Methodology for Synthesizing Clock Spine Networks

Abstract

Clock distribution network is used to deliver a clock signal from clock source to clock sinks (flip-flops and latches) in synchronous digital systems. However, the process variation caused by the CMOS process technology scaling increases the global clock skew. This reduces the clock speed of circuits, often causing a circuit failure. Consequently, it is essential to minimize the clock skew or control the clock skew in a bound during the synthesis of clock networks. To mitigate the clock skew induced by process variation, clock mesh network is investigated. However, though the clock mesh network provides a high variation tolerance, the clock resource and power consumption on the mesh is unacceptably high. To compromise the clock resource with clock skew variation, the clock spine network can be used as an alternative. But there is not much works which addressed the clock spine network synthesis. This dissertation addresses the problem of developing a synthesis method for clock spine networks, which is able to systematically explore the clock resource and clock skew variability. The main idea is to transform the problem of allocating and placing clock spines on a plane into a slicing floorplan optimization problem, in which every candidate of clock spine network structures is uniquely expressed into a postfix notation to enable a fast cost computation in the slicing floorplan optimization. Recursive bipartition method and tolerance metric for spine networks are proposed to reduce clock resource consumption while keeping tolerance to variation of clock spine network at a certain level.
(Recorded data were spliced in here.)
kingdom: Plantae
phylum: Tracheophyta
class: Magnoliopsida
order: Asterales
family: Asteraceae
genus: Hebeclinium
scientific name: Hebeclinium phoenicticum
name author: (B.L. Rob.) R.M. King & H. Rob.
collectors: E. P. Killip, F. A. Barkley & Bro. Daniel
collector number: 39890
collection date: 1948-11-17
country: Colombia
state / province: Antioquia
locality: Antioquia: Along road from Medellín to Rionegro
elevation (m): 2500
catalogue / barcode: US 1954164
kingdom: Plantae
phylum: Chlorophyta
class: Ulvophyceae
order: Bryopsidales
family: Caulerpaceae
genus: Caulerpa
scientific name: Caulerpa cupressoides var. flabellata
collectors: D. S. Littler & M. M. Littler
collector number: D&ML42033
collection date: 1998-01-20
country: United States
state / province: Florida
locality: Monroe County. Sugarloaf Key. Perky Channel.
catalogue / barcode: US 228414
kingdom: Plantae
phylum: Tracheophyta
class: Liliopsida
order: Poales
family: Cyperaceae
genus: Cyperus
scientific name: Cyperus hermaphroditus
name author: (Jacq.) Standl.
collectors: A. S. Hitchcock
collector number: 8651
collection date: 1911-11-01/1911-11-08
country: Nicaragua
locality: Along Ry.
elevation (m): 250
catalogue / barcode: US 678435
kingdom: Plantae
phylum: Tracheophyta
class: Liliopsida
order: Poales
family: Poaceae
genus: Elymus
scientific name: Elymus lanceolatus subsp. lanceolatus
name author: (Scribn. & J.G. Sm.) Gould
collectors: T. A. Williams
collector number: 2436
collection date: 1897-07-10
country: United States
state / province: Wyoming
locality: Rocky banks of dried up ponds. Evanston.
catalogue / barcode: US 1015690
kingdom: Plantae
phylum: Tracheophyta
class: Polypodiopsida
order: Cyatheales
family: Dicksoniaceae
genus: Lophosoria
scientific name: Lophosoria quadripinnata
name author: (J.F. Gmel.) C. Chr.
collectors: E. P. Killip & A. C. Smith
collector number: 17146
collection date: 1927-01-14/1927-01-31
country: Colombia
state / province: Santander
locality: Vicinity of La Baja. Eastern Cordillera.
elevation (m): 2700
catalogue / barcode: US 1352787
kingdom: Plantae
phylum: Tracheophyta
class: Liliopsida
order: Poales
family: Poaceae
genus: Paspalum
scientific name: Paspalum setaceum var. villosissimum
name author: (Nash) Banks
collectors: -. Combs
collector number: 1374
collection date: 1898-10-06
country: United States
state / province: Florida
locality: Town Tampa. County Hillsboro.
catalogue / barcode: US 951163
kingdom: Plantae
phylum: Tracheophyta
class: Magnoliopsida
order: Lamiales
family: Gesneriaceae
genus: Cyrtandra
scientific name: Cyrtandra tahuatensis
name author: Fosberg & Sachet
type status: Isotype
In addition, to explore the various types of clock spine structure, methodology for synthesizing crossed clock spines is proposed as well. With crossed clock spine structure, clock skew, clock resource usage, and power consumption of clock networks can be controlled. Finally, a clock spine synthesis method that supports clock gating at spine level is proposed. Experimental results demonstrate that our proposed method successfully further reduces the clock skew, clock resource, and power consumption over the networks produced by the previous work.